The fit: Osgood was an upgrade over Brent Johnson and Fred Brathwaite, and he helped the Blues to the postseason in 2003 and 2004, making 76 regular-season appearances.

Weird-o-Meter rating: 3. While seeing Osgood with a rival in St. Louis was awkward, it was the Red Wings who let him slip away in the waiver draft after they snagged Dominik Hasek. These years with the Isles and Blues made the Detroit reunion in 2005 — and another Cup in 2008 — all the sweeter.

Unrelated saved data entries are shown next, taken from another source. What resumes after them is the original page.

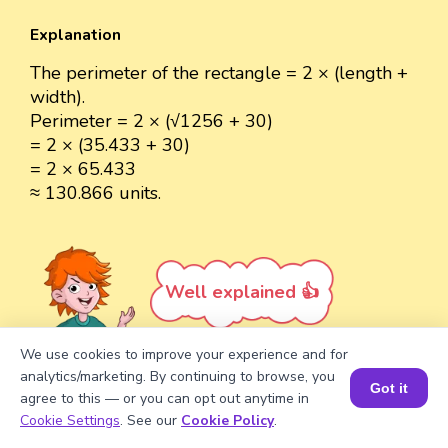
Explanation
The perimeter of the rectangle = 2 × (length +
width).
Perimeter = 2 × (√1256 + 30)
= 2 × (35.433 + 30)
= 2 × 65.433
≈ 130.866 units.
Well explained 👍
We use cookies to improve your experience and for
analytics/marketing. By continuing to browse, you
Got it
agree to this — or you can opt out anytime in
Turn your child into a
math
Book a Session for FREE
Cookie Settings
. See our
Cookie Policy
.
star!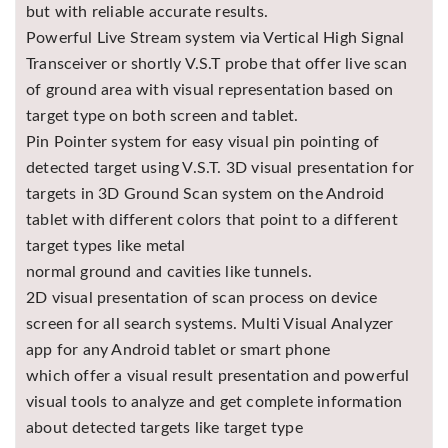
but with reliable accurate results.
Powerful Live Stream system via Vertical High Signal
Transceiver or shortly V.S.T probe that offer live scan
of ground area with visual representation based on
target type on both screen and tablet.
Pin Pointer system for easy visual pin pointing of
detected target using V.S.T. 3D visual presentation for
targets in 3D Ground Scan system on the Android
tablet with different colors that point to a different
target types like metal
normal ground and cavities like tunnels.
2D visual presentation of scan process on device
screen for all search systems. Multi Visual Analyzer
app for any Android tablet or smart phone
which offer a visual result presentation and powerful
visual tools to analyze and get complete information
about detected targets like target type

Curtis Joseph, Calgary Flames

Andy Devlin/NHLI via Getty Images
How this happened: CuJo didn’t have a team to start the 2007-08 season. The 40-year-old had options, but wanted to choose a team that worked for him and his family. So he signed with Calgary in January 2008.

The fit: Joseph was brought on as veteran backup for Miikka Kiprusoff, who had started an incredible 47 of 48 games for the team at that point. Joseph appeared nine times and went 3-2-0.

Weird-o-Meter rating: 2. At this point, Joseph had journeyman status, coming to the Flames after stints with Detroit and Phoenix.

John Vanbiesbrouck, New Jersey Devils

Jim McIsaac/Getty Images
How this happened: The veteran goalie, who spent 11 seasons with the Rangers before helping the trap-happy Panthers to the Stanley Cup Final, signed with the Flyers in 1998, was traded to the Islanders in 2000 and then traded to the Devils in 2001.

The fit: The Beezer appeared in only four games after the trade, playing behind Martin Brodeur. He was with the Devils through their Stanley Cup Final loss to Colorado and then retired. That lasted eight months, before he re-signed with the Devils to play an additional five games.

Weird-o-Meter rating: 2. After the Rangers, Flyers and Islanders, the Devils seemed like a natural flex for VBK.